Supplied material >>
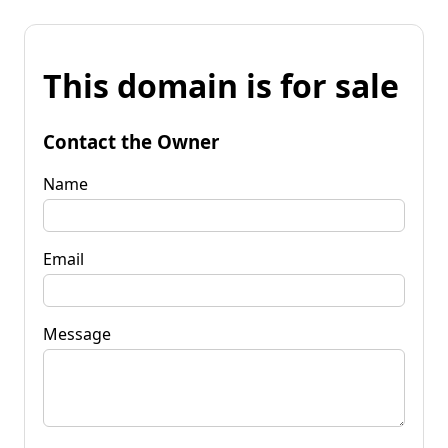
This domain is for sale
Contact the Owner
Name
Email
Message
* * *
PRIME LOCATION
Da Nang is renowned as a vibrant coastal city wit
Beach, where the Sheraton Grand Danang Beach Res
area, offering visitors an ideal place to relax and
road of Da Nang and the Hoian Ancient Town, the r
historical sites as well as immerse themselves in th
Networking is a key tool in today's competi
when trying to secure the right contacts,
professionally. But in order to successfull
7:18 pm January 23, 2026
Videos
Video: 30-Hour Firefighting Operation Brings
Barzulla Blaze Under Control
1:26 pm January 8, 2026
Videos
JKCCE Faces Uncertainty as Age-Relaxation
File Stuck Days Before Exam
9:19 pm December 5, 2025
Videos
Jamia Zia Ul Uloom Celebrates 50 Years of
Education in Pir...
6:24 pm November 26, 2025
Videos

Instruction >> Could you copy, word for word, the lines of the listing from the line with "PRIME LOCATION" to the line with "Networking is a key tool in today's competi", both of those lines included?

Exercise result >>
PRIME LOCATION
Da Nang is renowned as a vibrant coastal city wit
Beach, where the Sheraton Grand Danang Beach Res
area, offering visitors an ideal place to relax and
road of Da Nang and the Hoian Ancient Town, the r
historical sites as well as immerse themselves in th
Networking is a key tool in today's competi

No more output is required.